Copy every line of the data below word for word, leaving out the pictures.

-- begin Data records --

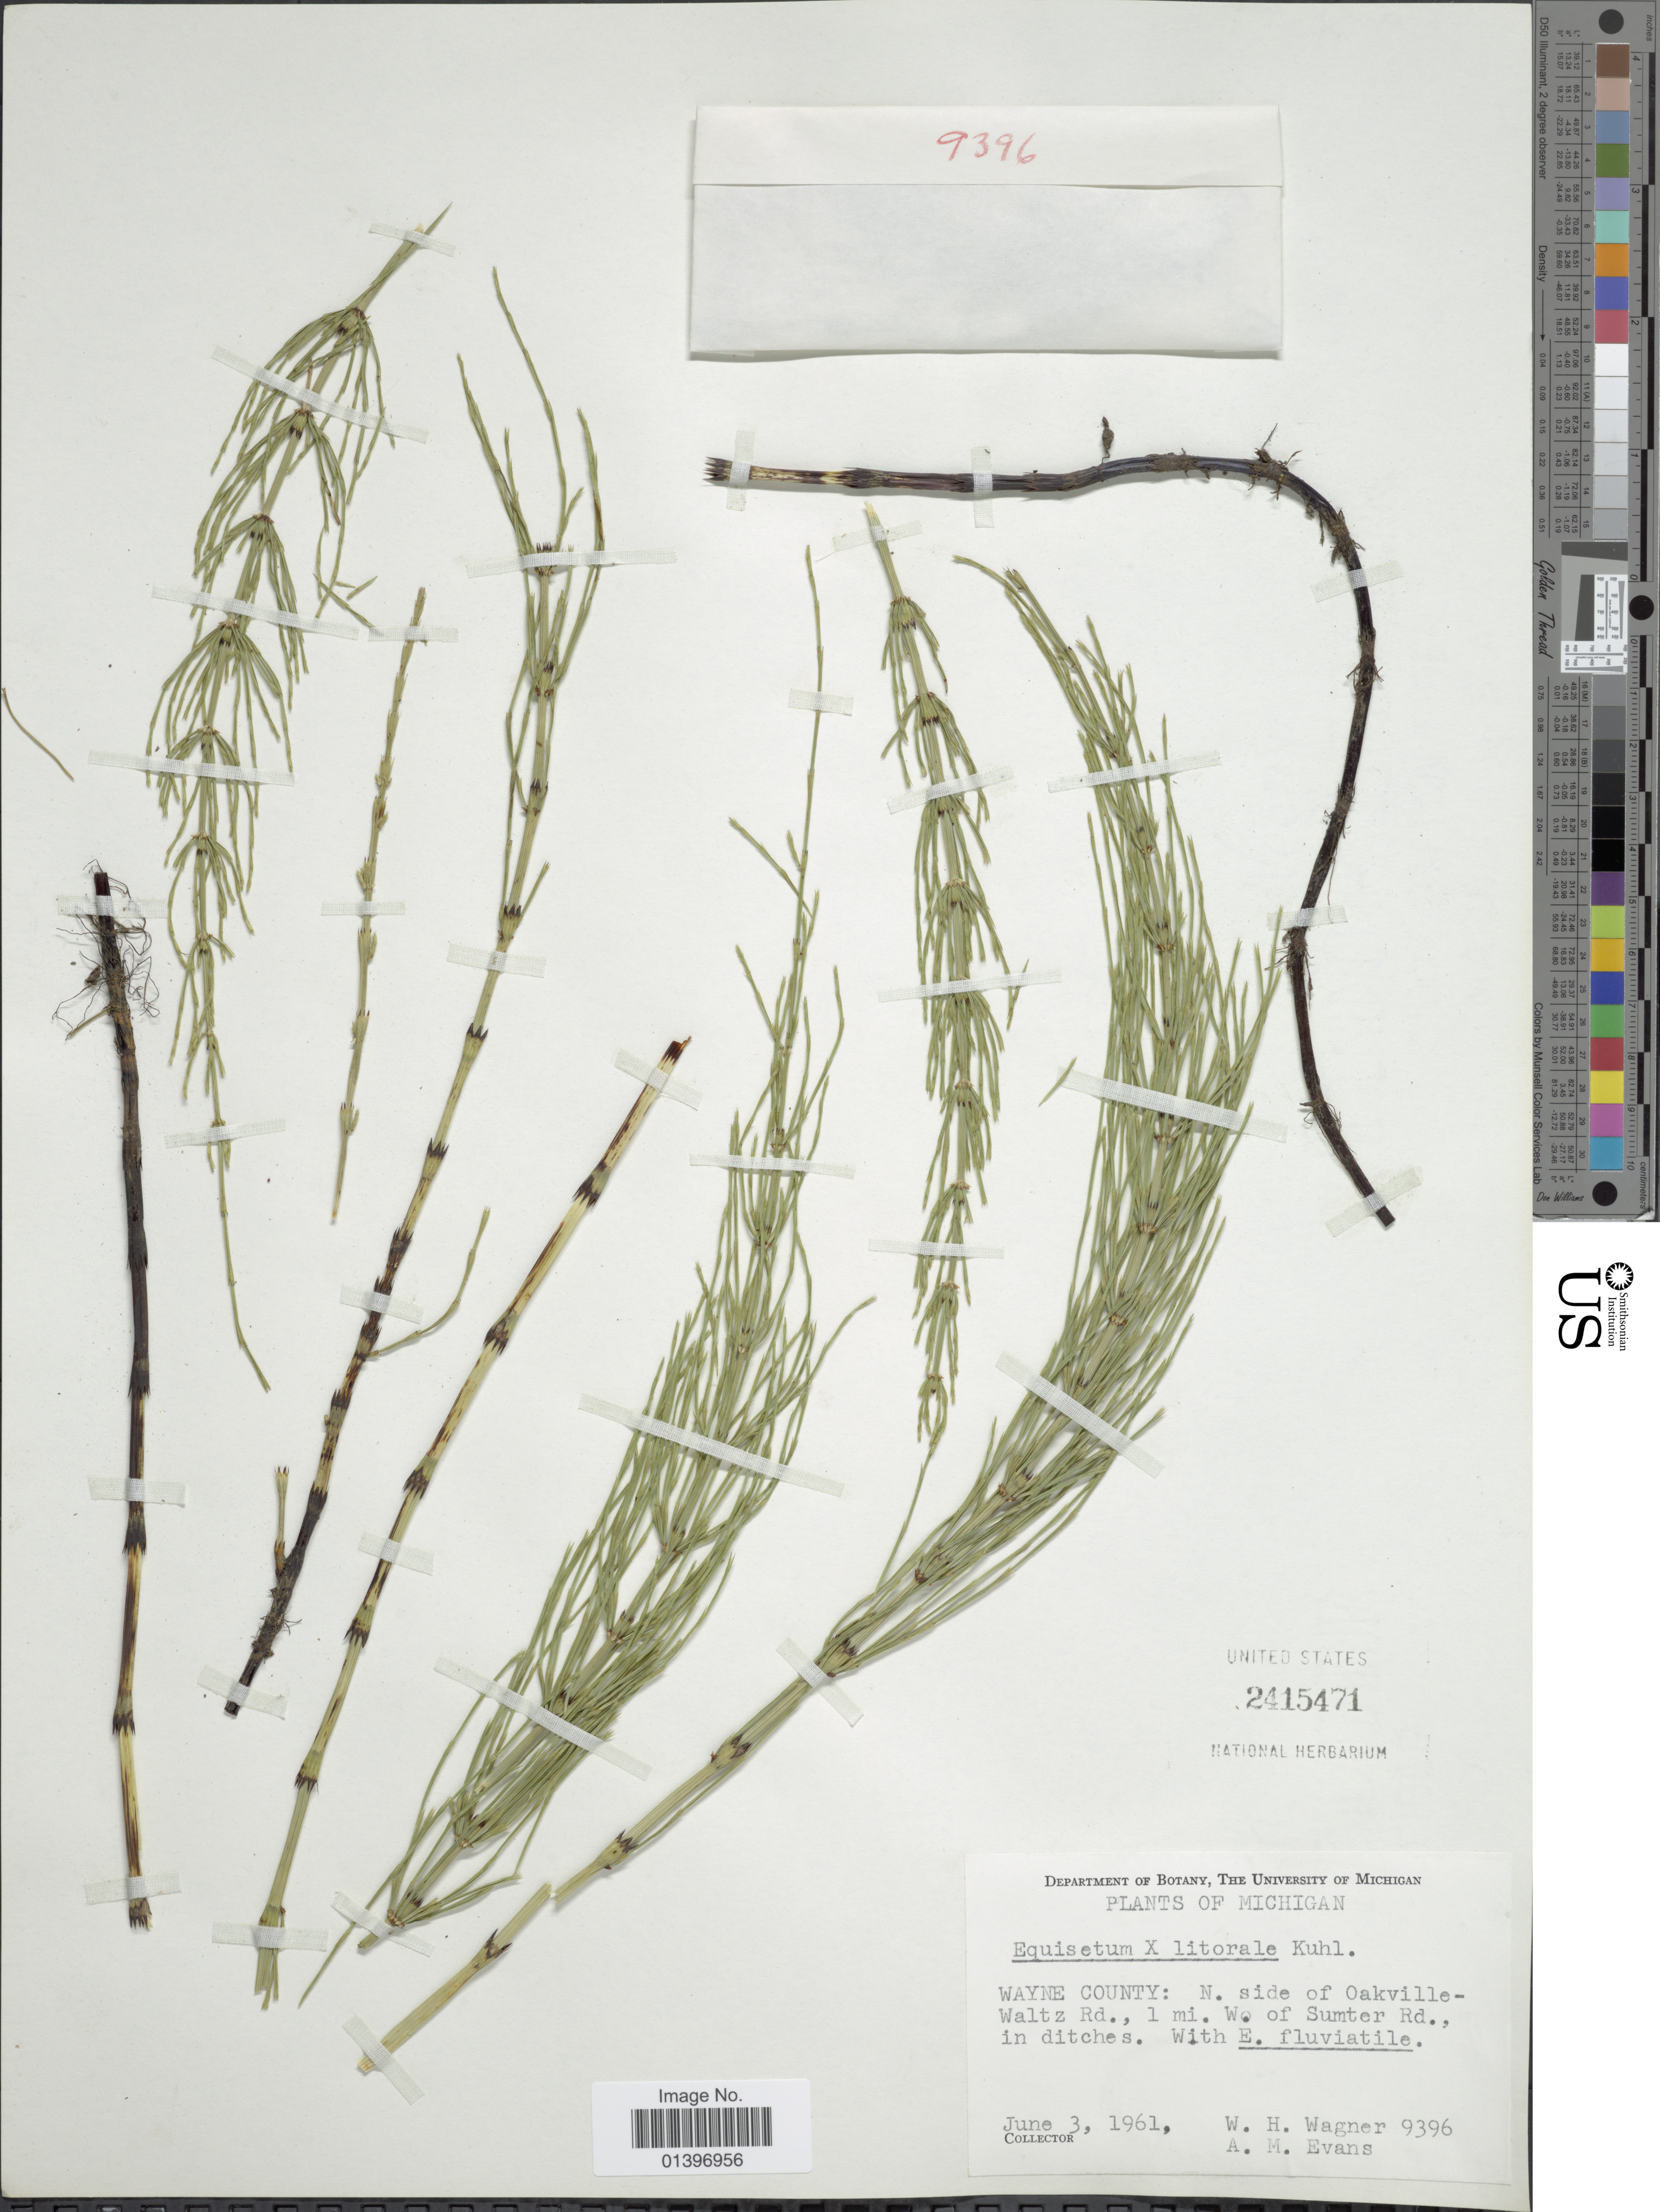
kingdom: Plantae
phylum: Tracheophyta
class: Polypodiopsida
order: Equisetales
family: Equisetaceae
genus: Equisetum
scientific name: Equisetum x litorale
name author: Kuhlw.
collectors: W. H. Wagner & A. M. Evans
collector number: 9396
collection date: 1961-06-03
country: United States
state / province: Michigan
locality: Wayne County: N. side of Oakville-Waltz Rd., 1 mi. W. of Sumter Rd., in ditches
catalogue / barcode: US 2415471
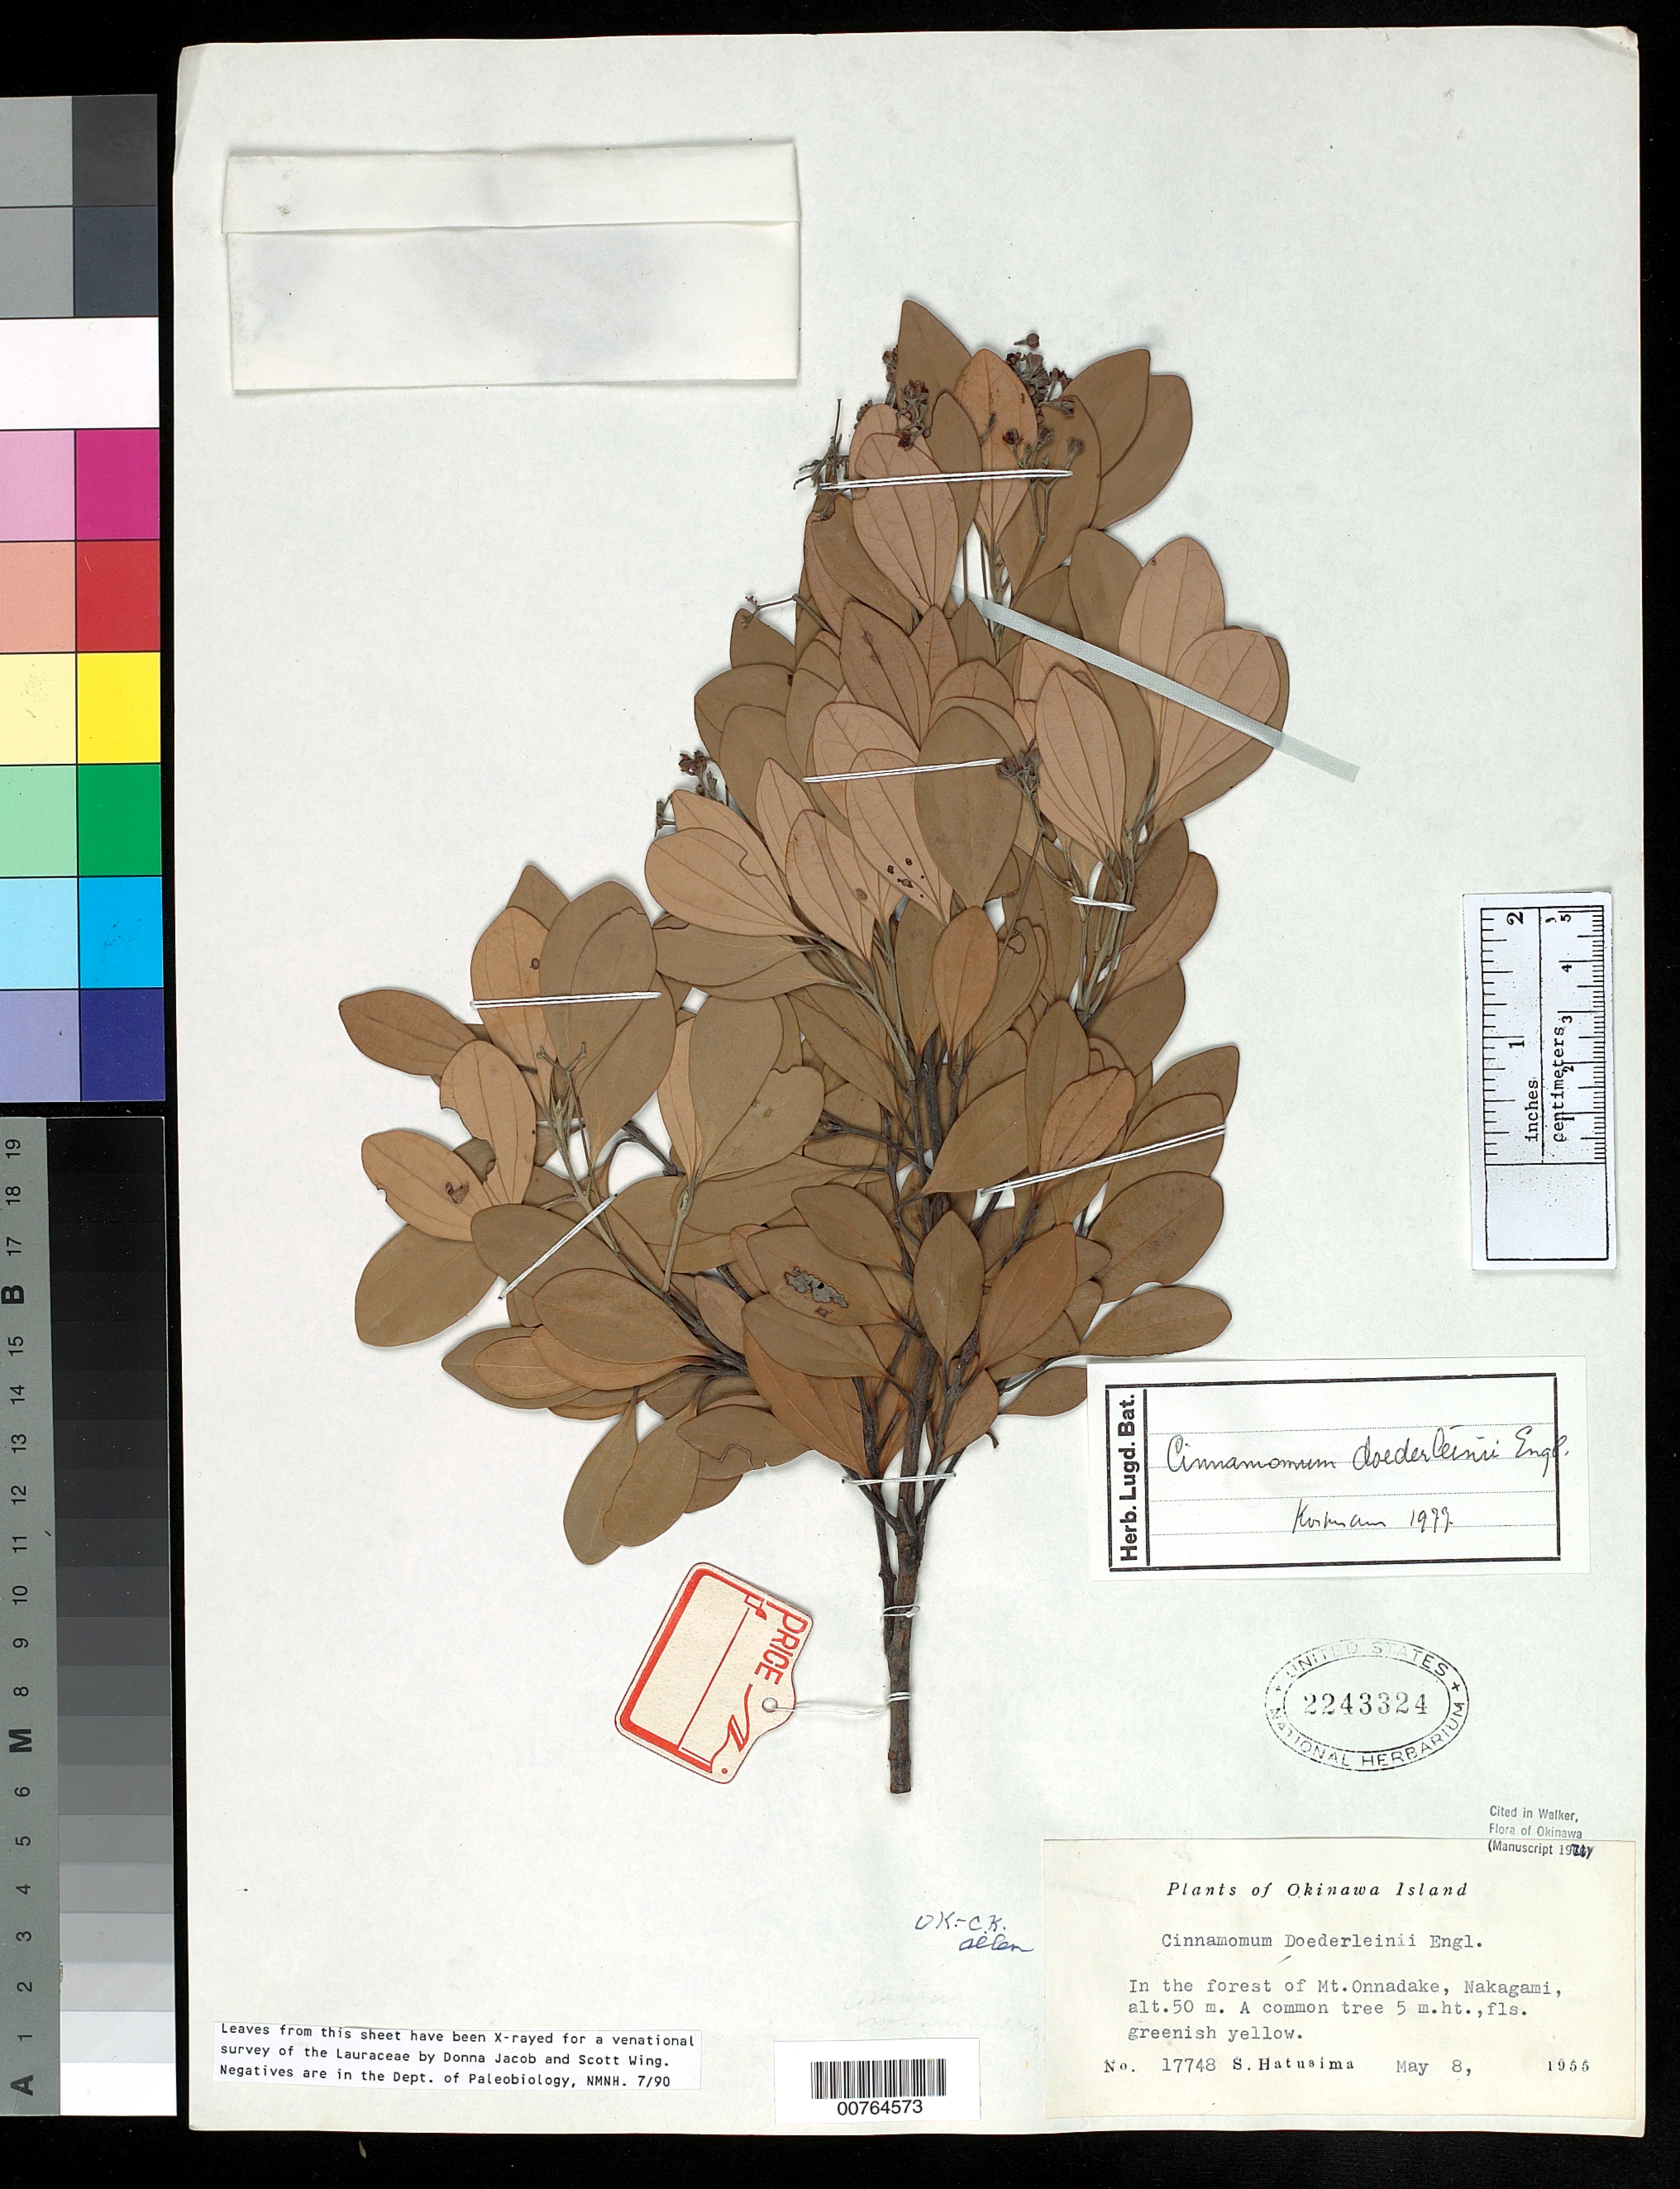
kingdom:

-- end Data records --

• [The output]
kingdom: Plantae
phylum: Tracheophyta
class: Polypodiopsida
order: Equisetales
family: Equisetaceae
genus: Equisetum
scientific name: Equisetum x litorale
name author: Kuhlw.
collectors: W. H. Wagner & A. M. Evans
collector number: 9396
collection date: 1961-06-03
country: United States
state / province: Michigan
locality: Wayne County: N. side of Oakville-Waltz Rd., 1 mi. W. of Sumter Rd., in ditches
catalogue / barcode: US 2415471
kingdom:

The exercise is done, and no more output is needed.